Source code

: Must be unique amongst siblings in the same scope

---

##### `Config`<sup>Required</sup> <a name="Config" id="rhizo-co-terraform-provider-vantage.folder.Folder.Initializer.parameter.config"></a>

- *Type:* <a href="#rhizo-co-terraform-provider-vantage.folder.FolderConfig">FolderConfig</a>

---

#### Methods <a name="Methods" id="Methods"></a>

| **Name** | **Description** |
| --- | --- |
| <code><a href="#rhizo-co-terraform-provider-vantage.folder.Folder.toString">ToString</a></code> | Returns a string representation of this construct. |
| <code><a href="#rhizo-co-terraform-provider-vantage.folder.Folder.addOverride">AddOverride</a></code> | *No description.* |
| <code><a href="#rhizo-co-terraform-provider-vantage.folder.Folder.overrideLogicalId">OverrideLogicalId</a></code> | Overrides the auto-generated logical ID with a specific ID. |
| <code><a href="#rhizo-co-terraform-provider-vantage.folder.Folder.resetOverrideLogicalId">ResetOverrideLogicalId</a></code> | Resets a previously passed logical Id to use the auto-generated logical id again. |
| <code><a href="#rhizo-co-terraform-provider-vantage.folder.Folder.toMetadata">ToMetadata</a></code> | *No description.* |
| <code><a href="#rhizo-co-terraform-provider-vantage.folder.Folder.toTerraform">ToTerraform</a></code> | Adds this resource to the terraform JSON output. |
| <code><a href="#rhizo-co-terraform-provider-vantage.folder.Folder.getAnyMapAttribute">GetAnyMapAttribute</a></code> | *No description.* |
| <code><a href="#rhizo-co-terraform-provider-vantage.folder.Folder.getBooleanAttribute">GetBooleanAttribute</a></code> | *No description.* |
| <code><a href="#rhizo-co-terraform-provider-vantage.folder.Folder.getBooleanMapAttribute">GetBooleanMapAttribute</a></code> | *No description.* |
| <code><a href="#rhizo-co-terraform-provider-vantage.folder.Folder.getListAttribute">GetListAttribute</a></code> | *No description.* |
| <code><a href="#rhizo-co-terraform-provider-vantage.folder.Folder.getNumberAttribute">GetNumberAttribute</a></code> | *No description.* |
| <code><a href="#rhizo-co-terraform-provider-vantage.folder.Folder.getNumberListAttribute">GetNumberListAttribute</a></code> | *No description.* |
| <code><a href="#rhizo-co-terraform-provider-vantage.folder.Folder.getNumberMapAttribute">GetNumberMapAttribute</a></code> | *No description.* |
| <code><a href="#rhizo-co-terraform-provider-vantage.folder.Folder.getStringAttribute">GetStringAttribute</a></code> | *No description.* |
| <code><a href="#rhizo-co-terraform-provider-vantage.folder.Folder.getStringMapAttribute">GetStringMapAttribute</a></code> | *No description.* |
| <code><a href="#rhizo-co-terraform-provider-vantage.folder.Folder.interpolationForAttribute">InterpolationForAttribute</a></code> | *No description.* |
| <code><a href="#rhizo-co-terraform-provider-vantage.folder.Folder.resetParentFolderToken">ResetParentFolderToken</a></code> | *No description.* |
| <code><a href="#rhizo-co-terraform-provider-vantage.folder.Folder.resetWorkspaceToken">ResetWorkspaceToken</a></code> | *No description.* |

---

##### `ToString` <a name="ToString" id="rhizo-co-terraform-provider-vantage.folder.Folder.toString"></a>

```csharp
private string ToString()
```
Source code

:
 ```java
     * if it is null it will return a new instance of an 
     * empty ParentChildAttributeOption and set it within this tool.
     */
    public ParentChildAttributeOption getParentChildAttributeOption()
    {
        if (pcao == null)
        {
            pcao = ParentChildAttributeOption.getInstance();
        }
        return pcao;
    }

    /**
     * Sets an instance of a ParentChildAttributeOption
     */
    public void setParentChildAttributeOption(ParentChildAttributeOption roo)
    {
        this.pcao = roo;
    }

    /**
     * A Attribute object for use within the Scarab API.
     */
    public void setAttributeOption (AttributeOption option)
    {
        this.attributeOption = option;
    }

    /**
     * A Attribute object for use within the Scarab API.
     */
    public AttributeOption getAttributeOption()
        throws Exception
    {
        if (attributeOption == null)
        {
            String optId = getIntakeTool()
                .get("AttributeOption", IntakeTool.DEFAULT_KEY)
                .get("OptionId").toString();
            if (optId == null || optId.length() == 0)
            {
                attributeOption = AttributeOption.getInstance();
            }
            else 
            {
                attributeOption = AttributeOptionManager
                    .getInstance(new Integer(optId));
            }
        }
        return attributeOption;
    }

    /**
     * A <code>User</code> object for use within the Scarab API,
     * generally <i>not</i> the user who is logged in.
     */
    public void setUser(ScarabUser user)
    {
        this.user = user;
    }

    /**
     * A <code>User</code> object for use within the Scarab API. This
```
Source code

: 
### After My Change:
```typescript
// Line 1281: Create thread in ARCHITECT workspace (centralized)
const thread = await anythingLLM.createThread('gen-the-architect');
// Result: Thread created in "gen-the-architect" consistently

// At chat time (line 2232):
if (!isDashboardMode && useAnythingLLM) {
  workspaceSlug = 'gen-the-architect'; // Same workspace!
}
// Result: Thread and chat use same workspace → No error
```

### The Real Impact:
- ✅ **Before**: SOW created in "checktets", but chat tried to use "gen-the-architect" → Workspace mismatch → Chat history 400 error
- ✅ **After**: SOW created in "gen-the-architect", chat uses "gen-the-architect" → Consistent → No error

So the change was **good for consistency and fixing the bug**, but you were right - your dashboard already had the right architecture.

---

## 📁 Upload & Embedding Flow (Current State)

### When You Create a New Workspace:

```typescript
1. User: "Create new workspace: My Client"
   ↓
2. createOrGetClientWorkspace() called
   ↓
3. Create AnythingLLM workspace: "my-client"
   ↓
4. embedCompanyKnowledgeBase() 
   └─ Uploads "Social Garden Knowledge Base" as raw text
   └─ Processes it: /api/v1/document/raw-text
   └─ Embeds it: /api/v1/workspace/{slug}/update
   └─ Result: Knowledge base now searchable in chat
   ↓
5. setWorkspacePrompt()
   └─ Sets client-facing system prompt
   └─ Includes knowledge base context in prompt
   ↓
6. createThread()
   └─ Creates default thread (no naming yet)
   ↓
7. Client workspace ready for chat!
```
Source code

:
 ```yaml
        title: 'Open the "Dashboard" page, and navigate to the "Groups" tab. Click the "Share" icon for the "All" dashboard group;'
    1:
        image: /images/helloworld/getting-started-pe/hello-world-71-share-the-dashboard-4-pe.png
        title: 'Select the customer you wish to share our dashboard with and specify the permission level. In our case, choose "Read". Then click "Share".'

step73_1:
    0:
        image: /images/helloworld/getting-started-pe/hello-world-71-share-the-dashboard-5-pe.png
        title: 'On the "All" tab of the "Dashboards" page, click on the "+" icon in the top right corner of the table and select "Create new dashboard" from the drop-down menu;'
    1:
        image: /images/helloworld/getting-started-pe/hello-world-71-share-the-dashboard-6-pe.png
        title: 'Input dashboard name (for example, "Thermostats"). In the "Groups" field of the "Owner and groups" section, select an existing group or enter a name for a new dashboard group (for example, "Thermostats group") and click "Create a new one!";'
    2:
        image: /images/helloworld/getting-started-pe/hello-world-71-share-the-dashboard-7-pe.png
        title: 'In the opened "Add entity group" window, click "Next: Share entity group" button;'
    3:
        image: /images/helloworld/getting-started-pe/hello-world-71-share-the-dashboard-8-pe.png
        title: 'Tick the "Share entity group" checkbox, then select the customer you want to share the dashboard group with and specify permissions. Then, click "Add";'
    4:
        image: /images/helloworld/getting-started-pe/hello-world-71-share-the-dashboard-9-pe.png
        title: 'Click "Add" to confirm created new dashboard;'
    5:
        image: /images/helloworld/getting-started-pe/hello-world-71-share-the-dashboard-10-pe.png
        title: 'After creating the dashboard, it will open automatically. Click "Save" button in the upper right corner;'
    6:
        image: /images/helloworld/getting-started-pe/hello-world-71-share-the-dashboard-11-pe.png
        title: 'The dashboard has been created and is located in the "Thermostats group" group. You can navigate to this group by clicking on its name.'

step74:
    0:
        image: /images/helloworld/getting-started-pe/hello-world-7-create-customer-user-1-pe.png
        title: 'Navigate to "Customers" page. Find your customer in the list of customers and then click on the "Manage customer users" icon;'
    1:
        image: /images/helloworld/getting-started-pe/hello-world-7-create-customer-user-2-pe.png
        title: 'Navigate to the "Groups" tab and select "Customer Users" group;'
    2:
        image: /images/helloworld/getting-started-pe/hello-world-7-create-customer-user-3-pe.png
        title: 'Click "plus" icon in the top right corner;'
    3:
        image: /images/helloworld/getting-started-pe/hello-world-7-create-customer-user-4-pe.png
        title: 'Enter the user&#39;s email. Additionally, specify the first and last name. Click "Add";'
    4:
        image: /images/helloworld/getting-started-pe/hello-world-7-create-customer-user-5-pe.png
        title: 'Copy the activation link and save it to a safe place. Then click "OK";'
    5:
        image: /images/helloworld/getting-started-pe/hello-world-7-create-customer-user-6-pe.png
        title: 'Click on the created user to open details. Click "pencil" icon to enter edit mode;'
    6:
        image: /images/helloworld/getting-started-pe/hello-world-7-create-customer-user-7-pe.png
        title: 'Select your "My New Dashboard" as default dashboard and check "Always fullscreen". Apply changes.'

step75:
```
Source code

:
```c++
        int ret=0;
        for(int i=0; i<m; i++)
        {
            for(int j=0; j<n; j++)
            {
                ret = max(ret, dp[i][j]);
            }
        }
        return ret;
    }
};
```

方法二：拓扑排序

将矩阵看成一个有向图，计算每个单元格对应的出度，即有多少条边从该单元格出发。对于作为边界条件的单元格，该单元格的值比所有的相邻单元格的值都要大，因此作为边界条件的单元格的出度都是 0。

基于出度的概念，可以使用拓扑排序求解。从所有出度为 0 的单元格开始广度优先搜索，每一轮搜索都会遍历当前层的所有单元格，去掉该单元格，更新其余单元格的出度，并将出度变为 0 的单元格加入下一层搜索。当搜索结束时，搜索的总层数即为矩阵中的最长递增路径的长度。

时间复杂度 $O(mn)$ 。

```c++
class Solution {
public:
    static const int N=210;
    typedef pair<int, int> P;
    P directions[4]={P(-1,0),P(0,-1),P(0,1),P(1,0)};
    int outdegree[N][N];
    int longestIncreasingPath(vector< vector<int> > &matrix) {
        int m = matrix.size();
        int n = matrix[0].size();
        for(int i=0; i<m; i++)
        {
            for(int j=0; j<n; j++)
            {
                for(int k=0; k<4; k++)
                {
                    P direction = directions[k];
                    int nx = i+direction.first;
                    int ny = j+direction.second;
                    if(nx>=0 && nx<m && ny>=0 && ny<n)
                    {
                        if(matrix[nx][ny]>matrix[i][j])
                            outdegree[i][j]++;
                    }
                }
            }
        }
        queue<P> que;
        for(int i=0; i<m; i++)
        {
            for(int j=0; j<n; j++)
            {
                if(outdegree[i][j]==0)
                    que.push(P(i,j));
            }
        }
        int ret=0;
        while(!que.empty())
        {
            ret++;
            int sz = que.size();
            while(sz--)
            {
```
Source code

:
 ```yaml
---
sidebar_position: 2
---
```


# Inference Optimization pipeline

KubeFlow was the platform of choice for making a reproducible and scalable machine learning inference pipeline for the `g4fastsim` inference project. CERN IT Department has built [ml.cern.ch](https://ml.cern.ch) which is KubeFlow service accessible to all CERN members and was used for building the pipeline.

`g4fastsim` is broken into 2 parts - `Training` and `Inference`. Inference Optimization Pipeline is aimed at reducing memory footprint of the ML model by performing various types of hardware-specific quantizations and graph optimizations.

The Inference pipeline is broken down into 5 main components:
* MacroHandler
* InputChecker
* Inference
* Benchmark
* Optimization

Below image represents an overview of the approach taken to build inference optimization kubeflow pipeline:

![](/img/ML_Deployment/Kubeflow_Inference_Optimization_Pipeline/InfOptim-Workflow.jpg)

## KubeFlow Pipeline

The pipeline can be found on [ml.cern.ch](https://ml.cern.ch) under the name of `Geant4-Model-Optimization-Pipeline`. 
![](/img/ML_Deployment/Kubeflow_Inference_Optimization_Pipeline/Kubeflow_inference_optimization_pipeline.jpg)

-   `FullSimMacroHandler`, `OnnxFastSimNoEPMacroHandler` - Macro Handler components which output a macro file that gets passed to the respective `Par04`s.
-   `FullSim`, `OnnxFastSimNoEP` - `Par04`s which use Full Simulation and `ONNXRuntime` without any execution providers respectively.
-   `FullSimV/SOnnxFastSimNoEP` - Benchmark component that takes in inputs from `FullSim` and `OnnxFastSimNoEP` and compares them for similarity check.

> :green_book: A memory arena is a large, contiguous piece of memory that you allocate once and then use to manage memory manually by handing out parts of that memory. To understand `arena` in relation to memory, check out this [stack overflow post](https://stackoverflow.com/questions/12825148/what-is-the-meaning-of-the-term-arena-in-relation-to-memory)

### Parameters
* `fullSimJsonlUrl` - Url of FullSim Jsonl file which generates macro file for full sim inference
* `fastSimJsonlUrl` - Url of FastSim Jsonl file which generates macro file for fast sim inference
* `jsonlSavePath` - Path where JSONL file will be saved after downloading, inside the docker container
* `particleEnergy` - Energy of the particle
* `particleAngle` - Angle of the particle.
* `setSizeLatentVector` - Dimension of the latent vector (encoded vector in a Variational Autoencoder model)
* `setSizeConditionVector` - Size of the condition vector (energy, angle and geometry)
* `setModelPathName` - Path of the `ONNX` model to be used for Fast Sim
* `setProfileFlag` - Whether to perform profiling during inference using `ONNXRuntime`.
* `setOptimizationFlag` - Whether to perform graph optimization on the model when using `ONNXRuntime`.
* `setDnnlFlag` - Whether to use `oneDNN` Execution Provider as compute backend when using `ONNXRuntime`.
- - -
What is needed —
In the entries above, find the line with "The Inference pipeline" and the line with "for similarity check.", then restate word for word both of them and every line between, with nothing more.

Problem solution —
The Inference pipeline is broken down into 5 main components:
* MacroHandler
* InputChecker
* Inference
* Benchmark
* Optimization

Below image represents an overview of the approach taken to build inference optimization kubeflow pipeline:

![](/img/ML_Deployment/Kubeflow_Inference_Optimization_Pipeline/InfOptim-Workflow.jpg)

## KubeFlow Pipeline

The pipeline can be found on [ml.cern.ch](https://ml.cern.ch) under the name of `Geant4-Model-Optimization-Pipeline`. 
![](/img/ML_Deployment/Kubeflow_Inference_Optimization_Pipeline/Kubeflow_inference_optimization_pipeline.jpg)

-   `FullSimMacroHandler`, `OnnxFastSimNoEPMacroHandler` - Macro Handler components which output a macro file that gets passed to the respective `Par04`s.
-   `FullSim`, `OnnxFastSimNoEP` - `Par04`s which use Full Simulation and `ONNXRuntime` without any execution providers respectively.
-   `FullSimV/SOnnxFastSimNoEP` - Benchmark component that takes in inputs from `FullSim` and `OnnxFastSimNoEP` and compares them for similarity check.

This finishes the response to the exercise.